### Page extract

·····

The Sacramento Public Library’s Collection Development Policy supports the direction, goals, and objectives of the Library as a whole. The primary mission of the Library is to be an asset for reading, learning, and community for the diverse populations in the Library’s service area.
The Sacramento Public Library Authority is the fourth largest library system in California serving the public in the City and County of Sacramento, as well as the cities of Citrus Heights, Elk Grove, Galt, Isleton and Rancho Cordova. The Sacramento Public Library operates 28 libraries, including a Central Library in downtown Sacramento, and serves a total population of 1,373,874. The collection of nearly two million items is used by more than 675,000 library card holding residents, and 7.7 million items circulated in 2010.

·····

### What to produce
Could you revise the collection policy passage, starting with "The Sacramento Public Library Authority" and going on through "circulated in 2010.", so that "Central Library" becomes "Main Library"? The entries that come next are drawn from a separate source.

·····

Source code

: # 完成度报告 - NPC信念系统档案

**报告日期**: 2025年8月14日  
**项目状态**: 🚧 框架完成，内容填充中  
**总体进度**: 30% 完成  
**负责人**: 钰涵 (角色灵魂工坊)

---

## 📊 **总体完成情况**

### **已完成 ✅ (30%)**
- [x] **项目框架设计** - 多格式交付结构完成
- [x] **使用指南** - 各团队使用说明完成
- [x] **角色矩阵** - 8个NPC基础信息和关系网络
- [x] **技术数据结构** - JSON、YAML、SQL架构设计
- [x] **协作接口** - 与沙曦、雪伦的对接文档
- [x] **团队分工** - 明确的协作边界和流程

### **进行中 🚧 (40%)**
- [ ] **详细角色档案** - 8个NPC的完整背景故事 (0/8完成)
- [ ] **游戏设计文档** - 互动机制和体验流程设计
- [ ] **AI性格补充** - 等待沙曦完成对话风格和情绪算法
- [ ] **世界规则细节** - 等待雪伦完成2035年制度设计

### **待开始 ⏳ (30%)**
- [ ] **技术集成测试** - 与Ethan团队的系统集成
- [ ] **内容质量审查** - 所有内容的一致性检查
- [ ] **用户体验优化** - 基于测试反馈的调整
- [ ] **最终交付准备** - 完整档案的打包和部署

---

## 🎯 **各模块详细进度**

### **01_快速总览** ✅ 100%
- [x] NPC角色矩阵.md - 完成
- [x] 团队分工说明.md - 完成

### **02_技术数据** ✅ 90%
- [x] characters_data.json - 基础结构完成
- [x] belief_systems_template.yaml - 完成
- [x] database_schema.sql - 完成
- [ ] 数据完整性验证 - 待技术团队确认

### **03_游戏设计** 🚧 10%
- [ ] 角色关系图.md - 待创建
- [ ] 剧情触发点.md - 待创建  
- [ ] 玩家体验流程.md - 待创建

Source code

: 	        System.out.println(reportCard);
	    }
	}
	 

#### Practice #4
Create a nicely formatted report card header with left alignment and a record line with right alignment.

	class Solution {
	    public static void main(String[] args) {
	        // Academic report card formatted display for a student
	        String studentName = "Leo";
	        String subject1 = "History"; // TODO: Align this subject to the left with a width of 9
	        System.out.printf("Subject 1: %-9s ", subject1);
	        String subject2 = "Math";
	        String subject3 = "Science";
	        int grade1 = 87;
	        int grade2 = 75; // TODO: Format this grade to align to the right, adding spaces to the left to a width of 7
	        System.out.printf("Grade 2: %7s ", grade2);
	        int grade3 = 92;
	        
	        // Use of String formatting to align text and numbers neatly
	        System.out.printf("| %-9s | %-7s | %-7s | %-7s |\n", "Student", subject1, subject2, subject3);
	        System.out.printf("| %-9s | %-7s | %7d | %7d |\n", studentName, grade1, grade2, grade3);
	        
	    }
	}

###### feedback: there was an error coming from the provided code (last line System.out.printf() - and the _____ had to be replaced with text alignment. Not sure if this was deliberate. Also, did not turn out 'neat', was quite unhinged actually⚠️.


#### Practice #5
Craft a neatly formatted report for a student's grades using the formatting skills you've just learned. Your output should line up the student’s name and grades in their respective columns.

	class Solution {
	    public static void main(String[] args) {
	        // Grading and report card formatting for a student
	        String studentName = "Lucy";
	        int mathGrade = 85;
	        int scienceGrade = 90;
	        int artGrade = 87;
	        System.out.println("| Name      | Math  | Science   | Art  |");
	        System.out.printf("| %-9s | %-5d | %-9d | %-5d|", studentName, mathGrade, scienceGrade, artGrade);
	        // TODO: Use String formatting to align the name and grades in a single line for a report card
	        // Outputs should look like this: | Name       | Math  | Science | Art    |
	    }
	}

·····

### Result of the task
The Sacramento Public Library Authority is the fourth largest library system in California serving the public in the City and County of Sacramento, as well as the cities of Citrus Heights, Elk Grove, Galt, Isleton and Rancho Cordova. The Sacramento Public Library operates 28 libraries, including a Main Library in downtown Sacramento, and serves a total population of 1,373,874. The collection of nearly two million items is used by more than 675,000 library card holding residents, and 7.7 million items circulated in 2010.